• _Document excerpt_
+ + +

(Nottingham-famous, Tom Jepson, has laid out a challenge to create content, daily, for the month of December. This is day two. #Dec19ContentChallenge )
Let’s be real. I’m that person in any public transport that just needs to be using their laptop. However, as a person, clumsy is an adjective I definitely won’t find missing in the list of words summarizing rizwana. (My mother has twice as many stories on this matter than I could ever begin to begin, and yes she’ll both scowl and smile, in that motherly way, at the chance to tell you all of these..)
I guess what that I’m trying to express is I should not be balancing an almost 1K MacBook on my crossed legs on a double-decker bus as it wobbles through morning rush hour. The chance for its demise skyrockets at every pothole, and I am short of kidneys required for Apple’s newest beast.
Yet, this morning, I did it again. Sun blinding the screen, the words I read had the kind of light that would make even darkness happily take its leave. (Joy has become a noun I have more recently been paying attention to. Before it, was clarity. Plus, home, forever persistently.)
Maria Popova writes wonderfully on, poet and gardener, Ross Gay, and his “yearlong experiment in learning to notice, amid a world that so readily gives us reasons to despair, the daily wellsprings of delight..”.
Ross’s words I daren’t rephrase:
"I dreamed a few years back that I was in a supermarket checking out when I had the stark and luminous and devastating realization — in that clear way, not that oh yeah way — that my life would end. I wept in line watching people go by with their carts, watching the cashier move items over the scanner, feeling such an absolute love for this life. And the mundane fact of buying groceries with other people whom I do not know, like all the banalities, would be no more so soon, or now. Good as now.
[…]
Among the most beautiful things I’ve ever heard anyone say came from my student Bethany, talking about her pedagogical aspirations or ethos, how she wanted to be as a teacher, and what she wanted her classrooms to be: “What if we joined our wildernesses together?” Sit with that for a minute.

+ + +

• _Data_
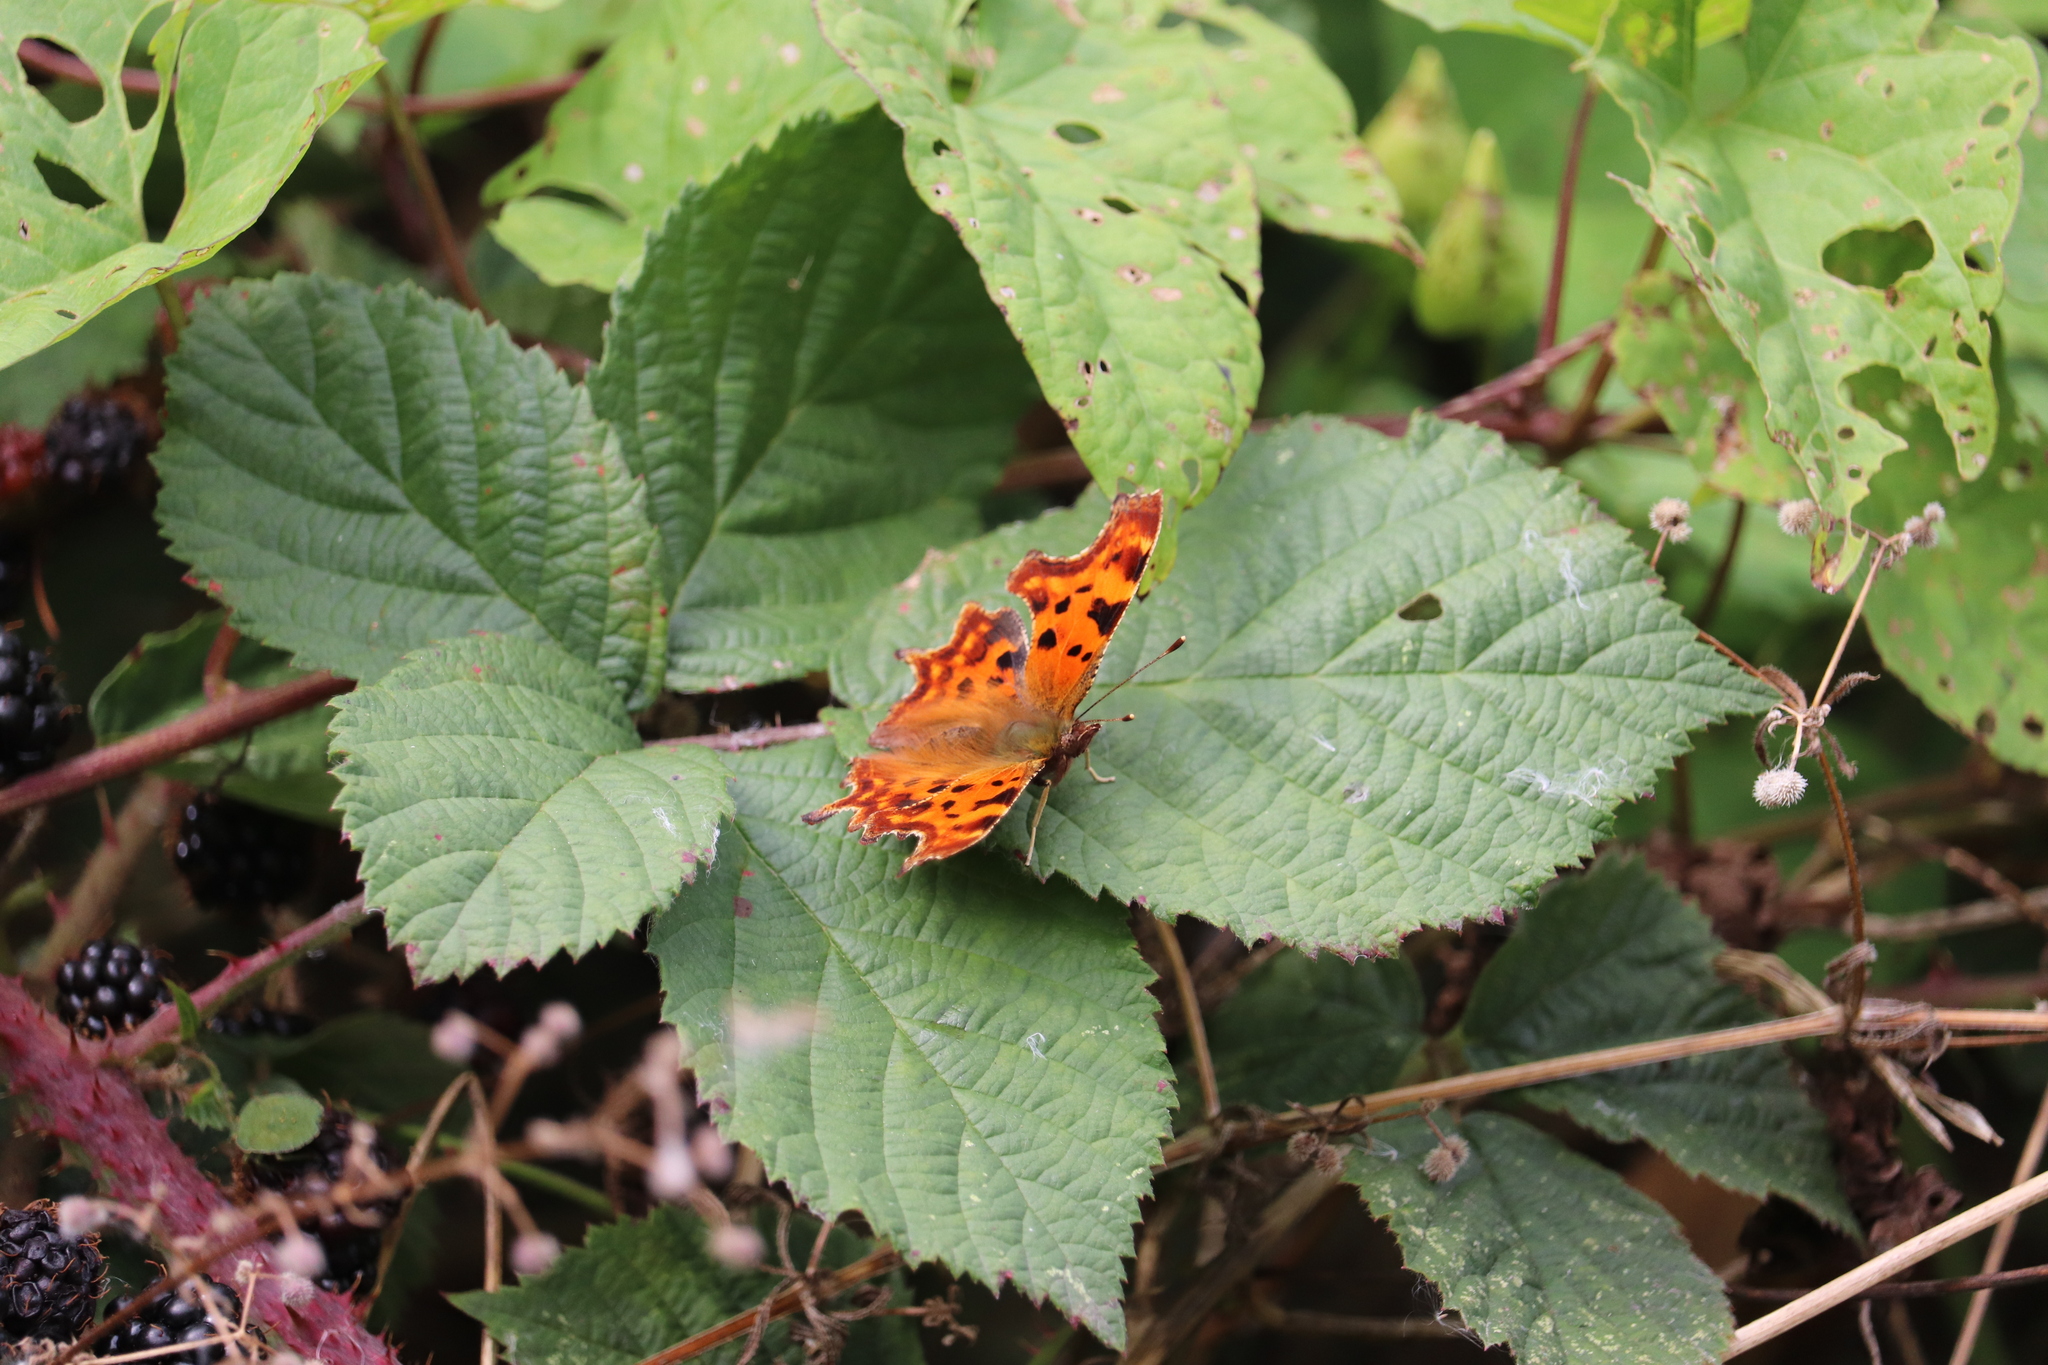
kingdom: Animalia
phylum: Arthropoda
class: Insecta
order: Lepidoptera
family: Nymphalidae
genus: Polygonia
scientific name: Polygonia c-album
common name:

+ + +

• _Exercise set_
**1.** In the December content-challenge post, what two roles is Ross Gay described as having?
**2.** Give the December content-challenge post between "Ross’s words I" and "for a minute.", inclusive, swapping "supermarket" for "bakery".
**3.** Write the next part of the December content-challenge post, picking up right after its last sentence.

• _Responses for each task_
**1.** Poet and gardener.

**2.**
Ross’s words I daren’t rephrase:
"I dreamed a few years back that I was in a bakery checking out when I had the stark and luminous and devastating realization — in that clear way, not that oh yeah way — that my life would end. I wept in line watching people go by with their carts, watching the cashier move items over the scanner, feeling such an absolute love for this life. And the mundane fact of buying groceries with other people whom I do not know, like all the banalities, would be no more so soon, or now. Good as now.
[…]
Among the most beautiful things I’ve ever heard anyone say came from my student Bethany, talking about her pedagogical aspirations or ethos, how she wanted to be as a teacher, and what she wanted her classrooms to be: “What if we joined our wildernesses together?” Sit with that for a minute.

**3.**
[…]
It astonishes me sometimes — no, often — how every person I get to know — everyone, regardless of everything, by which I mean everything — lives with some profound personal sorrow. Brother addicted. Mother murdered. Dad died in surgery. Rejected by their family. Cancer came back. Evicted. Fetus not okay. Everyone, regardless, always, of everything. Not to mention the existential sorrow we all might be afflicted with, which is that we, and what we love, will soon be annihilated. Which sounds more dramatic than it might. Let me just say dead. Is this, sorrow, of which our impending being no more might be the foundation, the great wilderness? Is sorrow the true wild? And if it is — and if we join them — your wild to mine — what’s that? For joining, too, is a kind of annihilation. What if we joined our sorrows, I’m saying. I’m saying: What if that is joy?.”
As if my mother has heard me mentioning her in these set of words, trying to dismantle my awe for Ross and his soul-shaking words, my mother sends, just now, in that motherly way, two emojis depicting sandwiches in the family WhatsApp group, followed by a set of question marks. She finds her daughter has left her packed breakfast on the kitchen counter, yet again.
There are graver sorrows than forsaken toast.
I can persist to accept today for a normally perfect day.